昨日から地続きな空模様は嫌に心地が良かった。
昔といってもきっと数年前に放送されていたドラマでこんなことを言っていた。
「曇りって私は好きですよ」
その時、共感できてしまった時点である程度この先の人生に察しがついてしまった。
嫌に心地が良い空模様でいつもより早く帰路につけたので家の近くのケーキ屋さんでケーキとプリンを買った。
この間インターン先が決まった自分へのご褒美だった。
明日は休みだし、コーヒーと一緒にドラマでも見て少し自分の生活に色を付けたかった。
そんな風に思ったのは空が味気ない色をしていたからだろうか。
母親が髪を染めてきた。
アクアブルーというらしい。
せっかくいい天気の日なのにあえて明るくするあたり家族といえど異なる感覚を覚えた直後、不快感が押し寄せた。

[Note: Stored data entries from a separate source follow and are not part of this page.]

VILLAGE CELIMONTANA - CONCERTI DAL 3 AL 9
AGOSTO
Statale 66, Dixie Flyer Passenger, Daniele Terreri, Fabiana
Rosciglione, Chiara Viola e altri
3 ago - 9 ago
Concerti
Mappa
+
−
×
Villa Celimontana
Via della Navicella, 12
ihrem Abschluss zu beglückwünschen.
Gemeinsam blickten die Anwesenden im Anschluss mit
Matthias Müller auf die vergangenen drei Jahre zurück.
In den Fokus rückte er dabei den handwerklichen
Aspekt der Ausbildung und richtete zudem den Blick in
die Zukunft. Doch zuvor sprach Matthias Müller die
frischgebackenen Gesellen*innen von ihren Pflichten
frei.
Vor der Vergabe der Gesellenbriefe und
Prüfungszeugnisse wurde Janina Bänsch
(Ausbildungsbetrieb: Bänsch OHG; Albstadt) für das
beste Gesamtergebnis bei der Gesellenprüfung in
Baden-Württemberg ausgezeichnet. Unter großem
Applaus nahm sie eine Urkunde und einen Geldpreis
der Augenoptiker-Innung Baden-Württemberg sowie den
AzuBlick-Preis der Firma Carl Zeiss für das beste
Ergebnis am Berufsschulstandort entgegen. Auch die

酸素より少し重いせいで喉元から出ていくのに時間がかかる。
波のように押し寄せてくれれば、いつか引くのに。
「お姉ちゃんがケーキ買ってきてくれたんだって、食べる?」
初任給が入ったらしく家族へのプレゼントらしい。気持ちが悪い。
姉とは2年口をきいていない。
今後も母親の葬式以外では話さないだろう。
そんな姉からのプレゼント。
「買ってきて”くれた”」
何様のつもりだ。
ケーキは3つあったらしい。
家族は"4人"だ。
姉の中には感謝を伝えたい対象に俺が入っているのに、死んだ父親は入っていない。
そういうところが嫌いだ。
”家族”は絆があって、一緒にいることが心の健康につながるとされてる気がする。
"夫婦"ならまだわかる。自分で選んでいるのだから。他人とはいえ。
"家族"は離れることができない。
DNAの螺旋構造は鎖と同じ。
同じ鎖を持ってるせいでケーキを買う日すら重なってしまう。
そのあと離れていく様まで螺旋のようだ。